> [PROBLEM STATEMENT] Nothing may differ between your reply and the listing that follows.

※

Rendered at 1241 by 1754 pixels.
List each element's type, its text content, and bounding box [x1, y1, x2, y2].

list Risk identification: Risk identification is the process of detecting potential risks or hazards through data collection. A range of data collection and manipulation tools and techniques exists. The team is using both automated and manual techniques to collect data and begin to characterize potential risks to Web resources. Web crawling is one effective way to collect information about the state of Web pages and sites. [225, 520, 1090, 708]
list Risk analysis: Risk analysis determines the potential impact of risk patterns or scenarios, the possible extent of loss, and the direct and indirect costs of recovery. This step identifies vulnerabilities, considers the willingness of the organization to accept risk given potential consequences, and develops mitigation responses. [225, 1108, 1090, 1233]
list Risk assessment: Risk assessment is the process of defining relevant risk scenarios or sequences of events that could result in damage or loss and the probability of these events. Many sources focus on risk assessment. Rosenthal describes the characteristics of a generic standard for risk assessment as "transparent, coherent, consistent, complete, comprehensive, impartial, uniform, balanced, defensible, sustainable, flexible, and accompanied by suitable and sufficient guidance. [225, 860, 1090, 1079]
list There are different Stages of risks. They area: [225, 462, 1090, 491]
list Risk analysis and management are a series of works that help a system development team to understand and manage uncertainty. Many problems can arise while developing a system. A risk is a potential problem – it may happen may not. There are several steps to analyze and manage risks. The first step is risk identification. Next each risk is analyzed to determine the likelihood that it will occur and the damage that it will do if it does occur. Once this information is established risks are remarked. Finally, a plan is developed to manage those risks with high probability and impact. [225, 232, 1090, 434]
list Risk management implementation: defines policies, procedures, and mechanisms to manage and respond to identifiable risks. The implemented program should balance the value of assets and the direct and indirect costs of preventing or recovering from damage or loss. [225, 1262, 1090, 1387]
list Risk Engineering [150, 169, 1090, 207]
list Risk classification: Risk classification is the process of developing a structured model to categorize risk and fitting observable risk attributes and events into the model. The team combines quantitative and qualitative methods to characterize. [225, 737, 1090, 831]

※

> [YOUR SOLUTION]
Rendered at 1241 by 1754 pixels.
List each element's type, its text content, and bounding box [x1, y1, x2, y2].

list Risk identification: Risk identification is the process of detecting potential risks or hazards through data collection. A range of data collection and manipulation tools and techniques exists. The team is using both automated and manual techniques to collect data and begin to characterize potential risks to Web resources. Web crawling is one effective way to collect information about the state of Web pages and sites. [225, 520, 1090, 708]
list Risk analysis: Risk analysis determines the potential impact of risk patterns or scenarios, the possible extent of loss, and the direct and indirect costs of recovery. This step identifies vulnerabilities, considers the willingness of the organization to accept risk given potential consequences, and develops mitigation responses. [225, 1108, 1090, 1233]
list Risk assessment: Risk assessment is the process of defining relevant risk scenarios or sequences of events that could result in damage or loss and the probability of these events. Many sources focus on risk assessment. Rosenthal describes the characteristics of a generic standard for risk assessment as "transparent, coherent, consistent, complete, comprehensive, impartial, uniform, balanced, defensible, sustainable, flexible, and accompanied by suitable and sufficient guidance. [225, 860, 1090, 1079]
list There are different Stages of risks. They area: [225, 462, 1090, 491]
list Risk analysis and management are a series of works that help a system development team to understand and manage uncertainty. Many problems can arise while developing a system. A risk is a potential problem – it may happen may not. There are several steps to analyze and manage risks. The first step is risk identification. Next each risk is analyzed to determine the likelihood that it will occur and the damage that it will do if it does occur. Once this information is established risks are remarked. Finally, a plan is developed to manage those risks with high probability and impact. [225, 232, 1090, 434]
list Risk management implementation: defines policies, procedures, and mechanisms to manage and respond to identifiable risks. The implemented program should balance the value of assets and the direct and indirect costs of preventing or recovering from damage or loss. [225, 1262, 1090, 1387]
list Risk Engineering [150, 169, 1090, 207]
list Risk classification: Risk classification is the process of developing a structured model to categorize risk and fitting observable risk attributes and events into the model. The team combines quantitative and qualitative methods to characterize. [225, 737, 1090, 831]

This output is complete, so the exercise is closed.